0615 GMT: Remembering the Teachers. Sunday's National Teachers Day passed with little fanfare, despite some talk about protest and hunger strikes amidst detentions and firings that have taken teachers out of the classroom. Photos from Shiraz are among the few markers we have noted of the day:



0605 GMT: Corruption Watch. The sky over alleged mismanagement and fraud involving members of the Ahmadinejad Government is getting darker.

Sadegh Larijani, the head of the judiciary, complained to his officials:
In our fight against economic corruption, there are rumours of opposition from certain individuals which unfortunately have also gotten into the media with amateur coverage....The judiciary will never allow people to take possession of public property and the treasury for themselves and their children through cheating and falsifying documents.

It remains to be seen whehter Larijani's defensive remarks --- yes, we really are going to pursue the corruption allegations, even if high-ranking officials are involved --- are more than public protest.

Meanwhile, Elyas Naderan, the member of Parliament who has accused 1st Vice President Mohammad Reza Rahimi of running a corruption ring, told a group of university students, “In government meetings it has been announced that whoever speaks out against Mr. Rahimi will be dealt with.” He repeated that, as Rahimi is a liar and his credentials are fabricated, the Vice President is unfit for his position in the government.

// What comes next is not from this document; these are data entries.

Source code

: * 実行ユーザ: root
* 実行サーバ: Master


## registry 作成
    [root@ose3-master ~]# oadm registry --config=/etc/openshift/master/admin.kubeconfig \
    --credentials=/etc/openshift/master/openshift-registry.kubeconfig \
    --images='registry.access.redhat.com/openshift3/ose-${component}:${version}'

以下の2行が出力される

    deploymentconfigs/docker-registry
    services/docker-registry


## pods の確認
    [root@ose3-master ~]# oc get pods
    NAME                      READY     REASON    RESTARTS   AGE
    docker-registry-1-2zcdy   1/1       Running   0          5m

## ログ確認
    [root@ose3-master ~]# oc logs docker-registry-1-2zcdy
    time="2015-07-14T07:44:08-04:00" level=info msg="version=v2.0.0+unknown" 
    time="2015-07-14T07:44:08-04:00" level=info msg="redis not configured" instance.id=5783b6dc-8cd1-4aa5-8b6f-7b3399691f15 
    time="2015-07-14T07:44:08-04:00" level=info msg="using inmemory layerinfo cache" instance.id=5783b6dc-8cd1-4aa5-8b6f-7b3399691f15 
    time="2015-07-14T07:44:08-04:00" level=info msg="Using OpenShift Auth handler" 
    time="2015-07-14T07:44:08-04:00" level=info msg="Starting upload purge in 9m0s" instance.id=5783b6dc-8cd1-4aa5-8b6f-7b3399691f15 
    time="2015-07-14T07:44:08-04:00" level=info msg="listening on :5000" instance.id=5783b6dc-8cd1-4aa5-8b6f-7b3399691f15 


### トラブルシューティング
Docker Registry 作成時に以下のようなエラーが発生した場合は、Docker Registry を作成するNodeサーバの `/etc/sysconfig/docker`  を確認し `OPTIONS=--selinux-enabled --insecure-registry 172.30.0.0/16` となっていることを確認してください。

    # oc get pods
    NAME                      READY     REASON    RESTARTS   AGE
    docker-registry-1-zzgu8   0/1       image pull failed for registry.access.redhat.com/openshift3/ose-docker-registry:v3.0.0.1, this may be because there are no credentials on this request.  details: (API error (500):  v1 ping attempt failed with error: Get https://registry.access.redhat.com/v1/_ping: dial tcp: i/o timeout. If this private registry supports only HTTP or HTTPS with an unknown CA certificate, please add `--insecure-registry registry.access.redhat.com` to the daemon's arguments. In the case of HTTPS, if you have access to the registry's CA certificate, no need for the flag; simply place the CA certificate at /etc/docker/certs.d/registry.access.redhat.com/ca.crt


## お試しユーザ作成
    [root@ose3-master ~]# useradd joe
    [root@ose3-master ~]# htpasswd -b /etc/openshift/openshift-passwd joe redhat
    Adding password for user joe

0555 GMT: For most media, inside and outside Iran, today will almost certainly be taken up by the sideshow of Mahmoud Ahmadinejad's trip to New York. The Iranian President, at relatively short notice, asked to attend the United Nations conference reviewing the Nuclear Non-Proliferation Treaty, and the US Government, after some speculation that it might balk at the request, granted a visa. So Ahmadinejad took off from Tehran yesterday, with the conference and Mahmoud's moment in the cameras taking place today.

There is a chance that, behind the scenes, there may be some meaningful manoeuvring over the "third-party enrichment" proposal for Iran's uranium stock, given the presence at an international gathering of brokers (Turkey, Brazil), the "5+1" powers taking up the issue (Britain, France, China, Russia, Germany, and, most significantly, the US), and Iranian officials.

Publicly, however, the headline is Diversion. Just as Ahmadinejad used a trip to New York last autumn, with the guaranteed pantomime coverage of "Western" vilification and Iranian state media's glorification, so we are likely to get an outcome bigging up the President's international presence and belittling (if noting at all) the internal dynamics in Iran.